Разумеется, он так отзывается далеко не обо всех. Есть в дневниках отзывы и добрые и лестные. Но обычно люди, вначале ему нравящиеся, очень скоро вызывают у него скуку и антипатию. Так, он не раз без большого, впрочем, восторга хвалит И.С.Тургенева. Позднее пишет: «Тургенев скучен…» «Увы, он никого никогда не любил…»{2}, «Тургенев — дурной человек…» При первом знакомстве Лев Николаевич был очень увлечен личностью декабриста Пущина (Михаила): «Пущин — прелестный и добродушный человек…» Потом в дневнике встречаются такие записи: «Вечером сидел Пущин и хвастался изо всех сил…» «Счастливый человек Пущин, ему все кажется, что в нем сидит что-то много прекрасного, чего он не может высказать — особенно когда он выпьет. Ежели бы он был умнее, он увидал бы, что все, что сидит — гадость…» Всем известна любовь Толстого к тетушке Ергольской — Соне «Войны и мира». В пору нежных разговоров и переписки с ней он заносит в дневник: «Скверно, что начинаю испытывать тихую ненависть к тетеньке, несмотря на ее любовь. Надо уметь прощать пошлость…»
Почти так же резок он в суждениях о людях церкви. Еще более резок в суждениях о литературе, о больших писателях, которых он лично не знал, которые уже были классическими и в его время: «Читал Пушкина, 2 и 3 часть. «Цыганы» прелестны, как и в первый раз, остальные поэмы, исключая «Онегина», — ужасная дрянь…» «Читал полученные письма Гоголя. Он просто был дрянь человек.

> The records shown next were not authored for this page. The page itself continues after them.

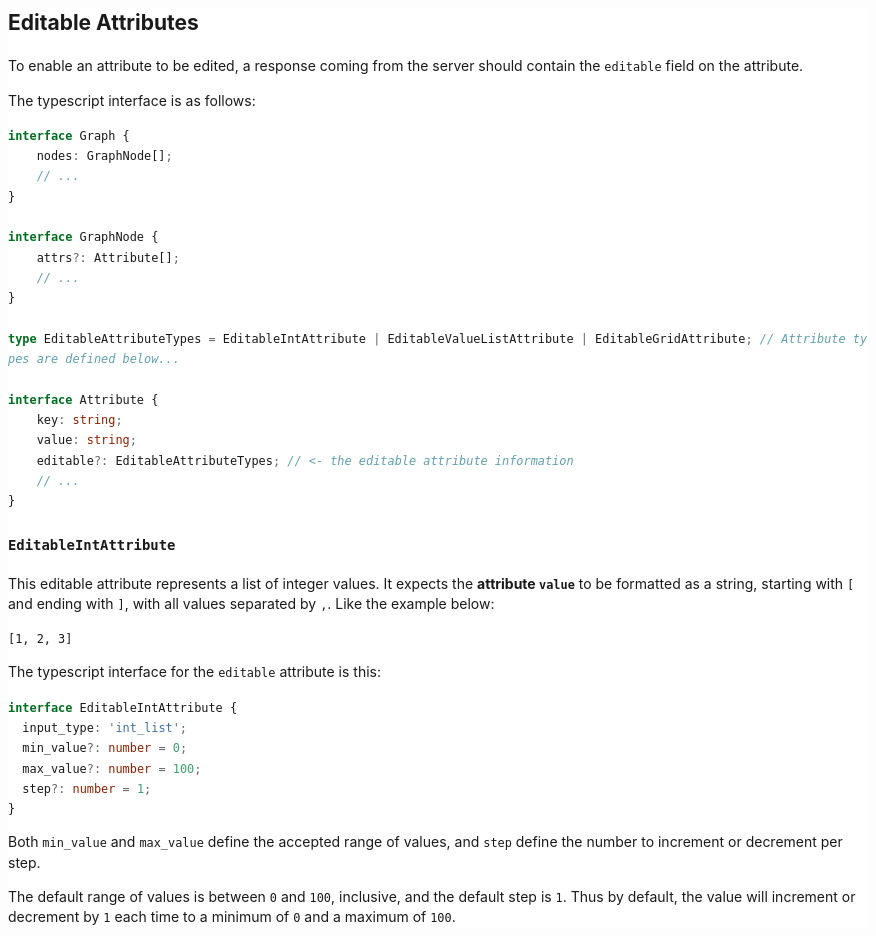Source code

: ## Editable Attributes

To enable an attribute to be edited, a response coming from the server should contain the `editable` field on the attribute.

The typescript interface is as follows:

```typescript
interface Graph {
	nodes: GraphNode[];
	// ...
}

interface GraphNode {
	attrs?: Attribute[];
	// ...
}

type EditableAttributeTypes = EditableIntAttribute | EditableValueListAttribute | EditableGridAttribute; // Attribute types are defined below...

interface Attribute {
	key: string;
	value: string;
	editable?: EditableAttributeTypes; // <- the editable attribute information
	// ...
}
```

### `EditableIntAttribute`

This editable attribute represents a list of integer values. It expects the **attribute `value`** to be formatted as a string, starting with `[` and ending with `]`, with all values separated by `,`. Like the example below:

```
[1, 2, 3]
```

The typescript interface for the `editable` attribute is this:

```typescript
interface EditableIntAttribute {
  input_type: 'int_list';
  min_value?: number = 0;
  max_value?: number = 100;
  step?: number = 1;
}
```

Both `min_value` and `max_value` define the accepted range of values, and `step` define the number to increment or decrement per step.

The default range of values is between `0` and `100`, inclusive, and the default step is `1`. Thus by default, the value will increment or decrement by `1` each time to a minimum of `0` and a maximum of `100`.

Ужасная дрянь…»{3}. О России будущий автор «Войны и мира», только что вернувшись из-за границы, пишет: «Противна Россия. Просто ее не люблю…» «Прелесть Ясная. Хорошо и грустно, но Россия противна…»
Во имя чего же судил он обо всем столь резко и несправедливо? Не понять. В сущности, он был тогда совершенным нигилистом — не в базаровском, а в подлинном смысле слова. После смерти брата он писал в дневнике: «Во время самых похорон пришла мне мысль написать материалистическое евангелие». Тогда же писал Фету: «Правду он (брат Николай) говаривал, что хуже смерти ничего нет. А как хорошенько подумать, что она все-таки конец всего, так и хуже жизни ничего нет». Без всякой смерти близкого человека — запись в дневнике от 16 августа 1857 года: «Все кажется вздор. Идеал недостижим, уж я погубил себя. Работа, маленькая репутация, деньги. К чему? Материальное наслаждение тоже к чему? Скоро ночь вечная». В одном из писем к Арсеньевой он вскользь замечает: «Я во всем мире сомневаюсь, исключая, что добро — добро». О «добре» в дневниках говорится много, но весьма неясно. Есть и такая запись — «страннее в 100 000 раз… что мы живем, зачем сами не знаем, что любим добро, и ни над чем не написано: то добро, то худо».
Какие могли быть причины его нигилизма, мизантропии, тоски? Толстой прощался с первой молодостью, — это обычно тяжелое время в жизни человека. Других внешних причин мы не видим. У него как будто было все нужное для счастья. Дневники его полны жалоб на болезни. Мы знаем, однако, что он был в общем вполне здоровый человек и прожил до 82 лет. Выбор карьеры был сделан. «Детство», «Отрочество» уже появились и имели большой, хоть, быть может, не очень шумный успех. Толстой был — и навсегда остался — писателем и для «масс» и для «элиты». Широкая публика тогда, впрочем не слишком еще многочисленная, читала его первые произведения с восторгом. «Со всех сторон от публики сыпались похвалы новому автору», — вспоминает Головачева-Панаева. «Элита» хвалила сдержаннее, но хвалила.